Ubuntu upgrades are always nice because they combine two things everyone loves: new and free. It’s like geek Christmas if Christmas came twice a year and was mostly about unusual stocking stuffers and only the occasional big-ticket present.

Having been through these more than a few times though, upgrade days also fill me with a mild unease and a healthy dose of nerves. In the past, I’ve spent hours or days trying to fix issues with audio or video or fiddling with defaults and settings for some applications, and some past upgrades have made disorienting changes to the user interface, most of which seem to be chasing recent updates to OS X or Windows. Since I spend 90% of my time in the terminal or browser, the impact is usually minimal, but I’ve still been burned enough times to know better than to upgrade during a break from pressing work.

So it didn’t come as a complete surprise when I upgraded yesterday and rebooted to find:

"Behold: The Black Screen of Death!"

An appropriate reaction to this unfolds in three stages.

Stage 1: Panic and Desperation

The “oh, shit” allotment for this sort of thing is about 30 seconds. Indulge and move on.

After you’re done wetting the keyboard with your tears, you realize that there’s no sense in panicking. Tens of thousands of other people are out there doing the same upgrade on hundreds or thousands of different platform and hardware configurations. It’s pretty likely that someone else has already seen this and has filed a bug.

Stage 2: Curiosity

The disk activity LED was doing nothing after boot, so I made the assumption that the system was failing to completely boot up. Ouch.

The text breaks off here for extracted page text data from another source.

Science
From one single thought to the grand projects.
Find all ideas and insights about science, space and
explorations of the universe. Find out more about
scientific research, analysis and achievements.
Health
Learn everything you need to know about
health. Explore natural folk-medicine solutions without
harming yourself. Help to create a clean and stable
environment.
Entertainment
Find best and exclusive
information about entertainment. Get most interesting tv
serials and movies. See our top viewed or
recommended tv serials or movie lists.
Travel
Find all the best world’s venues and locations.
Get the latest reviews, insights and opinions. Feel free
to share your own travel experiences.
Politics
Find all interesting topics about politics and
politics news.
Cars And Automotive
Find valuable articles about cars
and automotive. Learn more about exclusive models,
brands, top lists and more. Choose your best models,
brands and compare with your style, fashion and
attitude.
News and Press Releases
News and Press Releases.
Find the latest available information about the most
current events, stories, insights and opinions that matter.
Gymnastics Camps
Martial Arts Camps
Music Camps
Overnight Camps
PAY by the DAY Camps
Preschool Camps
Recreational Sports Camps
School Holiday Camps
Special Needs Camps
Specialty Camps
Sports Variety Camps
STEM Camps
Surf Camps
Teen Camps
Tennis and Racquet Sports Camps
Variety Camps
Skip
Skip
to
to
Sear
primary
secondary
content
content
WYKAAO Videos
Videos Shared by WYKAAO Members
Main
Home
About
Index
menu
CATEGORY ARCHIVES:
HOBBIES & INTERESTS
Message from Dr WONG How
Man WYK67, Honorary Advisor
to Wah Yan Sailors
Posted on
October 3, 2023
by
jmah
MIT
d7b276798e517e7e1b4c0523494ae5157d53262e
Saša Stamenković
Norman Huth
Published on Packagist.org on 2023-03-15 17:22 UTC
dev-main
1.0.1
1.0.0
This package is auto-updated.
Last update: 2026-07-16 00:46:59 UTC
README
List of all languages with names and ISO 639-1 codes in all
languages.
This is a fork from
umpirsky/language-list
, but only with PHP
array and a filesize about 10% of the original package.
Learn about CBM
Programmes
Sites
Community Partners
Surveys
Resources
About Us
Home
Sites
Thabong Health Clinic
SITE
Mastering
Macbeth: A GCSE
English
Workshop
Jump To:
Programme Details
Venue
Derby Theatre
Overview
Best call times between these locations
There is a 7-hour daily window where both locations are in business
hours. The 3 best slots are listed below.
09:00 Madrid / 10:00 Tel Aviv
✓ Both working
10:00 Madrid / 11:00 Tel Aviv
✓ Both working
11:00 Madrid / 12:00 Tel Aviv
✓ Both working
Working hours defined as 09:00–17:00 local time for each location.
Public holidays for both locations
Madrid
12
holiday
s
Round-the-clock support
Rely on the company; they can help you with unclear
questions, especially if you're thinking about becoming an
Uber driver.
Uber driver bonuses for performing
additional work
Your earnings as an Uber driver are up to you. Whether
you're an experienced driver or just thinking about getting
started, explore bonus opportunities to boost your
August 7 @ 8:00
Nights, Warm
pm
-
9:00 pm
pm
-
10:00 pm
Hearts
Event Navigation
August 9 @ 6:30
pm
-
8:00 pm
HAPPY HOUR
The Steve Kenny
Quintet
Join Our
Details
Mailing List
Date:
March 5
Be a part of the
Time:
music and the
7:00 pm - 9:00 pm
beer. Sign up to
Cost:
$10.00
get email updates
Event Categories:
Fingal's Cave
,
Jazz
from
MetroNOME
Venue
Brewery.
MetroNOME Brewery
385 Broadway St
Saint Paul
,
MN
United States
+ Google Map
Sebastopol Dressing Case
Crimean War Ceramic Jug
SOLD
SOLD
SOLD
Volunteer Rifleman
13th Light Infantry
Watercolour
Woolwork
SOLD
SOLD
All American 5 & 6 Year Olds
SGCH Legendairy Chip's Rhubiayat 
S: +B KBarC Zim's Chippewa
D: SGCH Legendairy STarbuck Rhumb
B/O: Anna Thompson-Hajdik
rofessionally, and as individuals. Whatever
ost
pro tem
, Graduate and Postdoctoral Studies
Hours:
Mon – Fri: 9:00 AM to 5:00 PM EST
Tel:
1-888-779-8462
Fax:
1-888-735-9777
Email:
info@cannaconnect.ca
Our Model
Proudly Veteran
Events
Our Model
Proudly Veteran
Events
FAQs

My first attempts at googling for salvation produced lots of results that pointed to all manner of possible causes but didn’t immediately help me to home in on a single specific problem. Some referred to bugs with Xorg or the new Linux kernel, others speculated that the late decision to remove the new Mir display manager were causing problems, and so on. In any case, there’s nothing more depressing than looking at a blank screen and feeling your best course of action involves the tweaking of search terms that look like ubuntu 13.10 boot failure and ubuntu upgrade black screen. Just the same though, protip: never start an upgrade without having an alternate means of getting on the Internet.

I was able to boot into a root shell in safe mode, so obviously all was not lost. The first stop was /var/logs where I started looking through the usual suspects. Grepping through the system log showed lots of noise and very few things that looked like signal, but I was able to find the following lines amongst the wreckage:

OK, so this might not be the end of the world after all. Checking the Xorg logs I found additional evidence of the same thing.

Armed with a whole new set of keywords to try, I started searching around for information related to problems with the NVIDIA drivers and found a disturbingly well organized Q & A on Ask Ubuntu talking about the Black Screen of Death and providing various remedies in cases involving installs, upgrades, and other common causes. I appreciated how easy it was to find what I needed finally, but the level of polish didn’t instill much confidence once I realized that it was a consequence of Ubuntu BSoD being a not-uncommon problem.

Stage 3: Resolution

After a little exploration, I found some advice related to NVIDIA that called for removal and reinstallation of the drivers, and with a few keystrokes and a reboot, I was back to having a fully functional system. It wasn’t magic, and it wasn’t without some stress, but I and my system are no worse off for it.


Like a lot of quirky things, you’ve got to look past certain idiosyncrasies to enjoy Linux, and that goes double for upgrade days. It’s not for everyone, and it is the sort of thing that has been known to evoke strong opinions. Windows people get stuck at Stage 1 because of the helplessness they’ve learned from years of using locked-down office PCs, and Followers of Jobs see this as a low-rent option that doesn’t comport with their sense of aesthetics. For me though, running Linux on the desktop is like owning an MG. They’re like the R2D2 of classic sports coupes - comically adorable with a lot of personality. Given the right care and feeding, they can be strikingly beautiful.

MG Midget by meg_nicol, CC BY-NC-ND 2.0
MG Midget by meg_nicol, CC BY-NC-ND 2.0

But as MG owners everywhere understand, you need to make sure that you’ve got a good set of tools at your disposal because a lot of mechanics won’t touch them and sometimes you’re going to have to lift the hood to deal with this:

1975 MG Midget Engine by Brain Toad, CC BY-NC-SA 2.0
1975 MG Midget Engine by Brain Toad, CC BY-NC-SA 2.0

You can view that as an intolerable inconvenience and an imposition on your precious time. You can throw up your hands and argue how technical stuff is beyond you. Or you can choose to see it as something that brings you a little closer to your machine, something that makes it a little less like an appliance and a little more like a pet.

Now if you’ll excuse me, I’ve got actual work to catch up on.